In the room she sits and watches TV for two hours. After that she turns off the TV and leaves the room as quietly as possible. She places the DO NOT DISTURB sign on the door and takes the lift down to the parking area. She saunters through as if her car is just at the end of the row … but walks all the way out to the street. She sees no one. From there she walks back to the Tube station and retraces her steps home. She gets back at midnight as Friday slides into being. Today is the day. She does not sleep.
At 8 a.m. it is time for her to get ready. She dresses in the second outfit she bought yesterday. She puts on the wig and threads the sunglasses into it, then applies the unnaturally bright lipstick and looks in the mirror. A stranger stares out. She logs onto the Heathrow site to see the flight arriving from Lisbon at 11:40 a.m. It’s in the air but the weather report is poor and deteriorating. She opens her bag and checks the contents: money in Ziploc bag, the hypodermic and drug vial, the tape, the ball, a long knife. In the hall is
a folded wheelchair to put in the car. It is time to go.

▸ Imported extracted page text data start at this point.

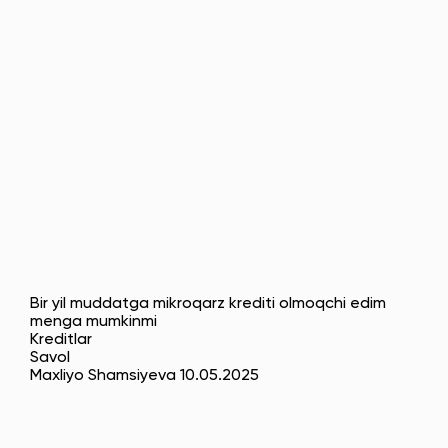
Bir yil muddatga mikroqarz krediti olmoqchi edim
menga mumkinmi
Kreditlar
Savol
Maxliyo Shamsiyeva 10.05.2025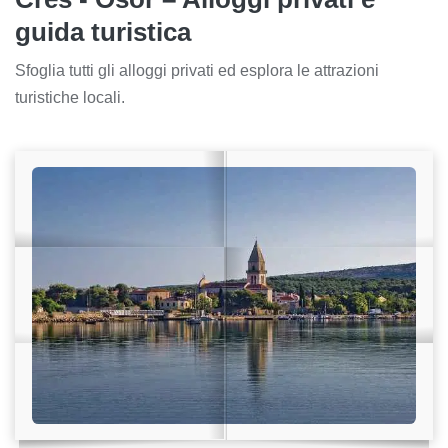
guida turistica
Sfoglia tutti gli alloggi privati ed esplora le attrazioni
turistiche locali.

It cost £500 to have the CCTV put out of action in the long-term car park. That had been Patty’s main concern right from that first morning she watched Cobhurn get on the shuttle. She had known then that, with luck, the long-term parking was where she would kidnap him from. She had to put herself in the mind of the police. Once Cobhurn was reported missing they would retrace his steps. They would find that he landed and took the shuttle, and they were bound to look at CCTV footage from the car park. She called someone on a London paper; she’d known him years before when he was just a cub reporter. Now he runs the crime desk. She asked him for a snitch, pretended to be working on a book of true crime. He gave her a name and that name gave her another. After five degrees of separation Patty had some kid who had twelve ASBOs ranging from tagging his school gym to exploding garden gnomes in the local shopping mall. She left his money and instructions in a Hello Kitty bag on a park swing, a few days before she planned to kidnap Cobhurn. At 10 p.m. on Thursday, December 16, he shot the head off every camera in the car park. Money well spent.
She arrives at 10:30 a.m. and as she waits the first snow begins. She watches the flakes—their beauty mesmerizes her and yet she curses them. As the storm thickens she realizes that very few planes are landing. She had not factored in God.
After two hours of sitting she cannot stay in the car any longer and gets out, feeling the snow crunch beneath her feet.
“There is something very Zen about watching snowflakes tumble through space as you turn to ice yourself,” she thinks, slowly accepting the idea that he will not be arriving—that his plane had been grounded somewhere or redirected to another airport.
“If I have to wait I will.” She knows she must get him. And something keeps her there, in that cold parking lot, until the sounds of the shuttle break the dead silence.